● Task instructions:
Rewrite the material from the line with "pose: elev=351.5 azim=157.3" up to and including the line with "Dot at: (282, 198)", replacing "dist" with "distance" and leaving everything else unchanged.

● Entries supplied:
>> begin
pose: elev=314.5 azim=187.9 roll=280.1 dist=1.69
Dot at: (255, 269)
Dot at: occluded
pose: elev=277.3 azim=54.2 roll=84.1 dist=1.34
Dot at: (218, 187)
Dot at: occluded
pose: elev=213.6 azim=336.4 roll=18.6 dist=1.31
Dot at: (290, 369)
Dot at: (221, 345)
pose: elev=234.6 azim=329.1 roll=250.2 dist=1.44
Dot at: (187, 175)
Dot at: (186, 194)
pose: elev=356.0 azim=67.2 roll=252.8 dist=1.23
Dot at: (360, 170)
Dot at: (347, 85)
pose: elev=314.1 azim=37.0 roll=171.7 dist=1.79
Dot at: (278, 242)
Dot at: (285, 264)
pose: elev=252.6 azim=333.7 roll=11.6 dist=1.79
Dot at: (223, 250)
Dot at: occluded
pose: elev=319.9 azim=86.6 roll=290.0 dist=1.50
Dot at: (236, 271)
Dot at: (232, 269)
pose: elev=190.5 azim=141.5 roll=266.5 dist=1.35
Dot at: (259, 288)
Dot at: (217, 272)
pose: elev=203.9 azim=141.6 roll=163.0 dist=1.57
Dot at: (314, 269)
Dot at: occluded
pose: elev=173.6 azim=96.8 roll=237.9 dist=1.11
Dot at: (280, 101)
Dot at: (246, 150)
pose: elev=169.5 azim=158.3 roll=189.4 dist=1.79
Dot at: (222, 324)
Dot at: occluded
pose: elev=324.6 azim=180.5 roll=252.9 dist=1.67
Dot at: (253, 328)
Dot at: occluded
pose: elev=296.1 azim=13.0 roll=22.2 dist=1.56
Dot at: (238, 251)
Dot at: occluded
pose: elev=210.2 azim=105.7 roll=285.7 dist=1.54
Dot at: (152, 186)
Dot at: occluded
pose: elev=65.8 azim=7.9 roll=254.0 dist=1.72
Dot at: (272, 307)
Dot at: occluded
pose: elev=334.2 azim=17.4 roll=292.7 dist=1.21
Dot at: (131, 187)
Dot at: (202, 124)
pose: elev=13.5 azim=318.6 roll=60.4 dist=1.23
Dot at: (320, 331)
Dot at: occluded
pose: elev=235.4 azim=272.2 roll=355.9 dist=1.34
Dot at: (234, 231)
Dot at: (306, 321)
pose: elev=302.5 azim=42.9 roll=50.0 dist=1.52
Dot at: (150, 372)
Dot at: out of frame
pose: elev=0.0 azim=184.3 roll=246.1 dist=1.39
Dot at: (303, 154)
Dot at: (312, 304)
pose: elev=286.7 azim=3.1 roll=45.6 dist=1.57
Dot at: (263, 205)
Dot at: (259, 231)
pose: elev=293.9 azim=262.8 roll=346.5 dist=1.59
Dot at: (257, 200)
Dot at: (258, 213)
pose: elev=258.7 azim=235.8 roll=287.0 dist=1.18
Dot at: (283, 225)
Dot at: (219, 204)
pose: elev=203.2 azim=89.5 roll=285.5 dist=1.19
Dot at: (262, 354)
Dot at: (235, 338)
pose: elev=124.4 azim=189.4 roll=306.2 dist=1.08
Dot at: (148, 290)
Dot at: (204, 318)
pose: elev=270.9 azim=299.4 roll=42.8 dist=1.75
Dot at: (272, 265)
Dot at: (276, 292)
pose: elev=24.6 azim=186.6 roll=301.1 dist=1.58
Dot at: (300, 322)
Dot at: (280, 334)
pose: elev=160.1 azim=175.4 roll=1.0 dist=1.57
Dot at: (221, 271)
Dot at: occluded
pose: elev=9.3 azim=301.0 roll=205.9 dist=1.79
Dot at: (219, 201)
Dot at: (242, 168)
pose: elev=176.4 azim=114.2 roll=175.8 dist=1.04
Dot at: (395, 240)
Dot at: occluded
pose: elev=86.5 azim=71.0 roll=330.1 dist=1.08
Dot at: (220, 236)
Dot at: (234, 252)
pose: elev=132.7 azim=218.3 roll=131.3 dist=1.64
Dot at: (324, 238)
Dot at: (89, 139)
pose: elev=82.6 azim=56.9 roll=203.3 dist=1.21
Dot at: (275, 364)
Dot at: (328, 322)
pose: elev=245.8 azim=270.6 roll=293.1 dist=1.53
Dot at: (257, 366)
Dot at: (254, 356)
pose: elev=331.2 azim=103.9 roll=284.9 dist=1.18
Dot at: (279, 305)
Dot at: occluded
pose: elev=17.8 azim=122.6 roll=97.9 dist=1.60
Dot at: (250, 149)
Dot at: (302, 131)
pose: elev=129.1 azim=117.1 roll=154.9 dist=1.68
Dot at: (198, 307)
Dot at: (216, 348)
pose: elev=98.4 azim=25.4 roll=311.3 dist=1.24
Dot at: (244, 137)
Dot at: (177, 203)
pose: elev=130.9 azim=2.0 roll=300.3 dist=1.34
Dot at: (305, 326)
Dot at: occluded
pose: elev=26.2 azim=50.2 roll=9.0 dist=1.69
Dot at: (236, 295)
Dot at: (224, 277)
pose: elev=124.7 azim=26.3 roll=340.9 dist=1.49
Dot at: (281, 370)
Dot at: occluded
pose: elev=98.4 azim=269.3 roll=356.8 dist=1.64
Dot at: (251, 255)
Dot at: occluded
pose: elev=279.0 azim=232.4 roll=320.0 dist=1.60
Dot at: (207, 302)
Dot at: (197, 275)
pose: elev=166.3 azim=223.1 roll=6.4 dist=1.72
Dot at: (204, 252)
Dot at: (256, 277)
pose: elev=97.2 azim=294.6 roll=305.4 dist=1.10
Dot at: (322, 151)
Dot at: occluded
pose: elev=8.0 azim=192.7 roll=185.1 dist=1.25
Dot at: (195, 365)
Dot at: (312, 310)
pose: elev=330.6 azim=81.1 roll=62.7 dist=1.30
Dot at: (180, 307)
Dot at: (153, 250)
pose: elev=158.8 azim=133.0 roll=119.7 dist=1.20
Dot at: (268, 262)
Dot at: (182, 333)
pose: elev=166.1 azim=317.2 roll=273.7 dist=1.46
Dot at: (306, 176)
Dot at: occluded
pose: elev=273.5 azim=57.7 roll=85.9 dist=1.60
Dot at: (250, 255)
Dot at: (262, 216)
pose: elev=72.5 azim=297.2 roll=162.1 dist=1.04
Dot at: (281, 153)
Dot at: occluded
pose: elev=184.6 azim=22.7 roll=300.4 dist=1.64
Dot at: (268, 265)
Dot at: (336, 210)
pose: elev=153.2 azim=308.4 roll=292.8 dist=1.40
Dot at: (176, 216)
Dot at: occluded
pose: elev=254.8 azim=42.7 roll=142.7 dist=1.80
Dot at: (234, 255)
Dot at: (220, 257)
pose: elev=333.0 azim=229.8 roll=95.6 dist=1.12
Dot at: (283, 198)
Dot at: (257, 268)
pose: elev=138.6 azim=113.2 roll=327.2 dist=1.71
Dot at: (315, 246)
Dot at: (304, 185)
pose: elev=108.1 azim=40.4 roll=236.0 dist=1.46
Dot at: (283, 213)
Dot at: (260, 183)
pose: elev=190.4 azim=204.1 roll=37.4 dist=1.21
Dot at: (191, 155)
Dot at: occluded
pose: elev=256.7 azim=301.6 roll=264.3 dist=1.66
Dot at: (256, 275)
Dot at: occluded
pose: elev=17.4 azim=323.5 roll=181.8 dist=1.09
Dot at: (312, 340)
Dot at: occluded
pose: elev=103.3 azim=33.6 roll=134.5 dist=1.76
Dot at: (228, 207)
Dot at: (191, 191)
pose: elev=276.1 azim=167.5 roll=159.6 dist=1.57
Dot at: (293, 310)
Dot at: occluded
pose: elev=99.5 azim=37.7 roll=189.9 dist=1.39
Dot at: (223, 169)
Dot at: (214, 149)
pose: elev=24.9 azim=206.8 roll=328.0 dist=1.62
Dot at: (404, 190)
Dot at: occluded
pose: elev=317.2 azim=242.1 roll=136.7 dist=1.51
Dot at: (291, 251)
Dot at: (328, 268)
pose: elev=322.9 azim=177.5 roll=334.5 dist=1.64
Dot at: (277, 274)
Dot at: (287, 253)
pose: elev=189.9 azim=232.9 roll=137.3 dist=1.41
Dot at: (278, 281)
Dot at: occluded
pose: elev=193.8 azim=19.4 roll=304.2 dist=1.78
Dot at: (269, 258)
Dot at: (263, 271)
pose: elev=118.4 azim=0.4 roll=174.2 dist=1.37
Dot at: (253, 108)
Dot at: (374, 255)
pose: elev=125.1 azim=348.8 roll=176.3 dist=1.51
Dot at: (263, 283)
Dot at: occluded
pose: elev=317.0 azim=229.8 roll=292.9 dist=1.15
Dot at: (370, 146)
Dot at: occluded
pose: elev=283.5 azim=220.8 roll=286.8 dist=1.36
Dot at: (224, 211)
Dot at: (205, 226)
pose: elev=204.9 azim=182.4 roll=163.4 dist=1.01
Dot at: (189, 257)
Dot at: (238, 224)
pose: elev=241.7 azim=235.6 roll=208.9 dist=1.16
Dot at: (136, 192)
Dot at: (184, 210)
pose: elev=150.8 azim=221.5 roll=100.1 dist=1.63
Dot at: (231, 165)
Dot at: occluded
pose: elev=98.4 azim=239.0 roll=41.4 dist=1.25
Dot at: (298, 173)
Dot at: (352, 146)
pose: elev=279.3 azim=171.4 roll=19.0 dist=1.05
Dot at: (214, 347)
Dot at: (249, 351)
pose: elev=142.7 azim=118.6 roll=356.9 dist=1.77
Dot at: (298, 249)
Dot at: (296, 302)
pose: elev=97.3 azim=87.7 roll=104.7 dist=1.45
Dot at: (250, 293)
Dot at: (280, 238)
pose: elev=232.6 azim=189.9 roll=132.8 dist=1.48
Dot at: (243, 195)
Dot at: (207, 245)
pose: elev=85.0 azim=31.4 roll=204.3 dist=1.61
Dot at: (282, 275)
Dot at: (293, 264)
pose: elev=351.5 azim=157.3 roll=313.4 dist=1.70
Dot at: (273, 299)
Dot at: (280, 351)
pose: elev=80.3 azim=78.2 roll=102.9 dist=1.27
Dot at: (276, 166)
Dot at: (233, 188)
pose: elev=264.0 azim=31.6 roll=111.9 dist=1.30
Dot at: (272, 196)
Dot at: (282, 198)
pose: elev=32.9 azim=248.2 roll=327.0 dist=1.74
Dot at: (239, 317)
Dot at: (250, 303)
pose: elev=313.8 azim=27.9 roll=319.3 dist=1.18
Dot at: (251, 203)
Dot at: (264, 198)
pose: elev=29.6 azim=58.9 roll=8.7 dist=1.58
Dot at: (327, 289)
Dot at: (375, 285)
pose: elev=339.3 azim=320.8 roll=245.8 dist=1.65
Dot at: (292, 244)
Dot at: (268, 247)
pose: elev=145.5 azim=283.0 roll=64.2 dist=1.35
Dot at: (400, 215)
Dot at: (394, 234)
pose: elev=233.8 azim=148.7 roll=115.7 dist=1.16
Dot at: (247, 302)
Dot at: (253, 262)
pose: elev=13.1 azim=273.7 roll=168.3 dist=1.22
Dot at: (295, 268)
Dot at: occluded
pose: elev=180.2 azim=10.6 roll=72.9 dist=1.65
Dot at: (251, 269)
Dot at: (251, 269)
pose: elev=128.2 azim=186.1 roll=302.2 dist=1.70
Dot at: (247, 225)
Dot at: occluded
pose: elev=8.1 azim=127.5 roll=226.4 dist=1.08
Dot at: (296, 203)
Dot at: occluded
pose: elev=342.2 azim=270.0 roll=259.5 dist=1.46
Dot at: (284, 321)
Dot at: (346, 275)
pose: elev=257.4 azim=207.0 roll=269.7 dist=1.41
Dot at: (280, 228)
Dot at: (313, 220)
>> end
● Exercise solution:
pose: elev=351.5 azim=157.3 roll=313.4 distance=1.70
Dot at: (273, 299)
Dot at: (280, 351)
pose: elev=80.3 azim=78.2 roll=102.9 distance=1.27
Dot at: (276, 166)
Dot at: (233, 188)
pose: elev=264.0 azim=31.6 roll=111.9 distance=1.30
Dot at: (272, 196)
Dot at: (282, 198)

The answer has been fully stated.